== Data extract

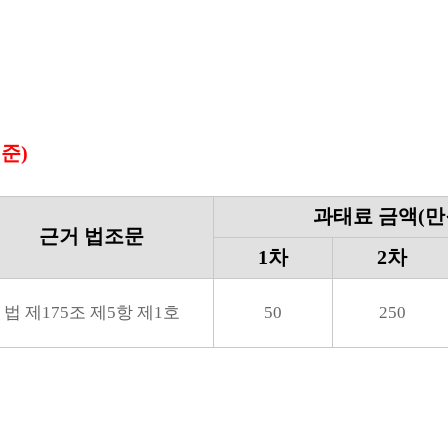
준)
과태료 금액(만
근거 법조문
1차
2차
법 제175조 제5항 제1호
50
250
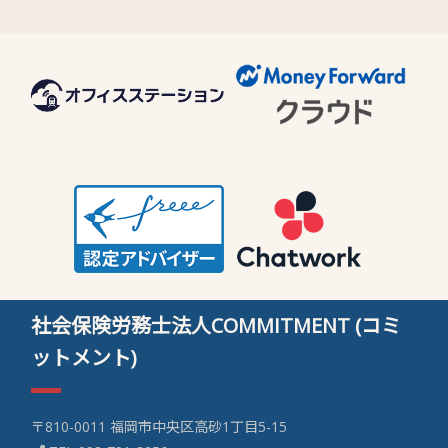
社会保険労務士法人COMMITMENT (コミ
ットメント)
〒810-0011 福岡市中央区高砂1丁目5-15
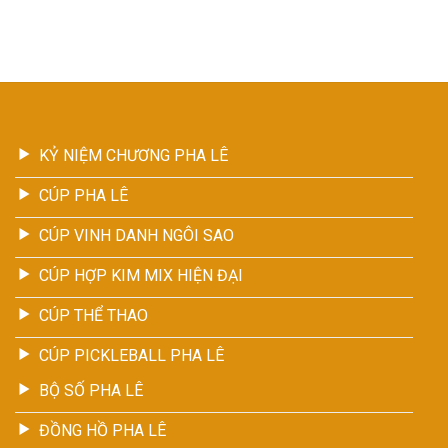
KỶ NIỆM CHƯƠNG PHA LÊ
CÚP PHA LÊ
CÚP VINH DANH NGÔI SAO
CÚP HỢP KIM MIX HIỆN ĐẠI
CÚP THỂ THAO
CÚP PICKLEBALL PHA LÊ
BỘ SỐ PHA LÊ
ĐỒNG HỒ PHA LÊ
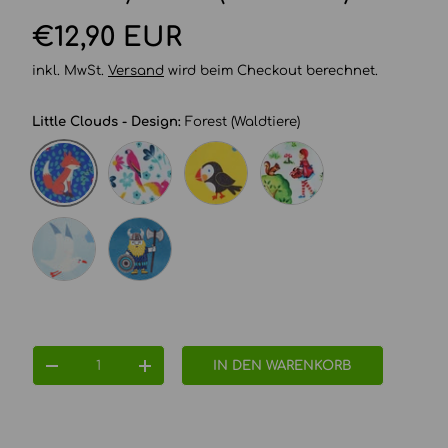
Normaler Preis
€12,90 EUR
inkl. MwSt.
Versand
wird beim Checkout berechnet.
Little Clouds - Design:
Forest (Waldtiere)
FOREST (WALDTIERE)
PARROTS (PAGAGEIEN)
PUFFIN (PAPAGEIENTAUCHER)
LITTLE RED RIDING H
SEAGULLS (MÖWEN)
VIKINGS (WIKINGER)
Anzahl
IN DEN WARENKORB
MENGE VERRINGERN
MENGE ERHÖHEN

====

Problem requirements:
In the answer, please give only the lines from the line containing "SEAGULLS (MÖWEN)" through the final line of the data, copied exactly.

Answer below:
SEAGULLS (MÖWEN)
VIKINGS (WIKINGER)
Anzahl
IN DEN WARENKORB
MENGE VERRINGERN
MENGE ERHÖHEN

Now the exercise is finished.